6. Simplification: We want to build network designs that simple. A network can do two things: connect and disconnect devices. Simplified physical layer cabling via an advanced dynamic interconnect that translates into lower power, cooling and administrative costs.
7. Scale: We need a network that can scale concurrent with the evolutionary cycles occurring in compute and storage. The scaling problem is multi-deminsional.
Attacking the complexity and cost factors in running a network is multi-diemensinal. Servers are going from 1G to 10G. That means a network upgrade is necessary. The good news for customers is they have choice in how they design their network. It is probably the first time they have had choice in network design since the demise of ATM and shared LANs. For the past 16 years (or more) we have been designing switched hierarchical networks. Choice for the customer was really price as in what kind of OSR to use, who had the lower 1G and 10G switch ports, what kind of 40G density to go with, etc. The network was the same, despite the choice of vendor.
Customers can decide to build a Plexxi network. A Plexxi network is built to deliver a long term OPEX reduction and we can do it at scale. We have an API driven controller. We have a dynamic interconnect. Our standards based, merchant silicon based ethernet switch was purpose built for automation from the controller. A Plexxi network is simple. It is an optical fabric orchestrateable via the controller through APIs. It is built to correlate the workloads expressed to it from the applications via the API. In legacy networks, we spend a lot of time determining state, letting legacy protocols and QoS and firewalls figure out the topology. In a Plexxi network we figure out what is important via the application architect, calculate topology using that information and then program the network to configure 100% of the bandwidth. We do not want to have a network that is 20% or 40% utilized with one person per 100 devices. We think we can do a lot better than those metrics. We think we can build you a better network.

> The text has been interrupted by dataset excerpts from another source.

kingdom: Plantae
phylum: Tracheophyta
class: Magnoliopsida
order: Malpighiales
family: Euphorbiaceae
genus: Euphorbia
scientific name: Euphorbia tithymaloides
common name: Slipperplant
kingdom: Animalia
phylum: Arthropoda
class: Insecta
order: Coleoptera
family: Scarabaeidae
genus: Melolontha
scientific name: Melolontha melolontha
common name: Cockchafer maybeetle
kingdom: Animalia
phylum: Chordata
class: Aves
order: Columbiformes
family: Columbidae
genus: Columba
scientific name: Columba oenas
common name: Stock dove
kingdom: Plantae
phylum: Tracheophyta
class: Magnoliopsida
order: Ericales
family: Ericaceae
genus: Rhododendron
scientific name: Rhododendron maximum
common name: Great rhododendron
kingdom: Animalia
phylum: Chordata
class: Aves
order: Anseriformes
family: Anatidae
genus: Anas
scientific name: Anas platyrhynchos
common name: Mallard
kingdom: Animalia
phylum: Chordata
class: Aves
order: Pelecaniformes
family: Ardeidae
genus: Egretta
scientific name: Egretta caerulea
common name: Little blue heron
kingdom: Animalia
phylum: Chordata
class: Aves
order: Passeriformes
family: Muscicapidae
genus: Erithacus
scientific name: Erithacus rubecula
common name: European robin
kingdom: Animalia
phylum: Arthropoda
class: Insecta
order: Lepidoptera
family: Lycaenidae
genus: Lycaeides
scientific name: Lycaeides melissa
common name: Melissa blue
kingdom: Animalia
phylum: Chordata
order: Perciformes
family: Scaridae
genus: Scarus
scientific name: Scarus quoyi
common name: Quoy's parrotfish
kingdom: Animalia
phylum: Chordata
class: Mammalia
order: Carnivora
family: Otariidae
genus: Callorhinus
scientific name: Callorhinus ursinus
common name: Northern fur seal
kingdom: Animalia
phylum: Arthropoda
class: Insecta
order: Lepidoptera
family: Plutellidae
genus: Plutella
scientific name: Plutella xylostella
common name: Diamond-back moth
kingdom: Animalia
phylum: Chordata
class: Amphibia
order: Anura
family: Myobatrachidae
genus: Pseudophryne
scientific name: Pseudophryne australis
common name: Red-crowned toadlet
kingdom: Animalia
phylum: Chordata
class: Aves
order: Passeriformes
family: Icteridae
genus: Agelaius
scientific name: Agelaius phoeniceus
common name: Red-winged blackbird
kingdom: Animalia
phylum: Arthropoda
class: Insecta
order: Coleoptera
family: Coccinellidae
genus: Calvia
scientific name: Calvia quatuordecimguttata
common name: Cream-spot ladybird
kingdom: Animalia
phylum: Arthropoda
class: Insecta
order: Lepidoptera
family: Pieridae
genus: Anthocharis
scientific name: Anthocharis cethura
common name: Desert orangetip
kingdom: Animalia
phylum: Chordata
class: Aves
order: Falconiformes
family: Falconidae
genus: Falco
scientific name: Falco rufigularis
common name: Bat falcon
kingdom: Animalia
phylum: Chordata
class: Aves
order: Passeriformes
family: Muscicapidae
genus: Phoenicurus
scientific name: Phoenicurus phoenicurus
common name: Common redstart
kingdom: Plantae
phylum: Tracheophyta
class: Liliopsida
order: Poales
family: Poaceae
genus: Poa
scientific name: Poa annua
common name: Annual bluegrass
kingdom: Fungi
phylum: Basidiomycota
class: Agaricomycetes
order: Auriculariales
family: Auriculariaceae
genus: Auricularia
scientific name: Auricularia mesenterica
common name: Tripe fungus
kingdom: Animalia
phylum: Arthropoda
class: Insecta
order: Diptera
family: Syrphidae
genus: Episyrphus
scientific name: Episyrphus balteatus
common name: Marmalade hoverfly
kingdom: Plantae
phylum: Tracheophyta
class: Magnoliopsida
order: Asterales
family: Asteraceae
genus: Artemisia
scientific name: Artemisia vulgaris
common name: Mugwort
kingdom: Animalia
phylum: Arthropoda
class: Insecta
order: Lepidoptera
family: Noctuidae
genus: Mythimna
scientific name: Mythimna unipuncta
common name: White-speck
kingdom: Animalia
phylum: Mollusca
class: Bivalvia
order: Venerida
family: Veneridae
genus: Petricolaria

With many orgs having separate people in charge of the network and apps/virtualisation, I think it would have been great if there was an option to integrate OVS/NVP with Plexxi. OVS (ran by apps/virt ppl) would provide apps/virtualisation admins means to create/change their networks (overlays), while Plexxi (ran by networks ppl) would provide OVS with multitude of transport services (“such as low latency, jitter sensitive, bandwidth, hop count, path”), over which to run tunnels. Instead of actual applications talking to Plexxi diectly, OVS would talk to Plexxi on their behalf to get access to the transport with the characteristics the services it provides to applications need.
I realise this isn’t what Plexxi’s vision is, but I’m hoping you can see the point.
jumping ahead of Bill here, your thoughts are very much aligned with our thinking and the possibilities (dare I say vision) of the Plexxi solution. There will be overlay solutions and there is no reason that Plexxi cannot provide the exact same network services based on overlay endpoints (better yet, the overlay identifier) as an aggregate of applications…
To add to what Marten said… Virtual Networks are just another type of affinity group – a collection of virtual switches that are related… And as you said it would be really cool to understand tunnel needs by class of service and correlate that to physical network capabilities…
Thanks for your answers; glad to hear that we’re on the same page here!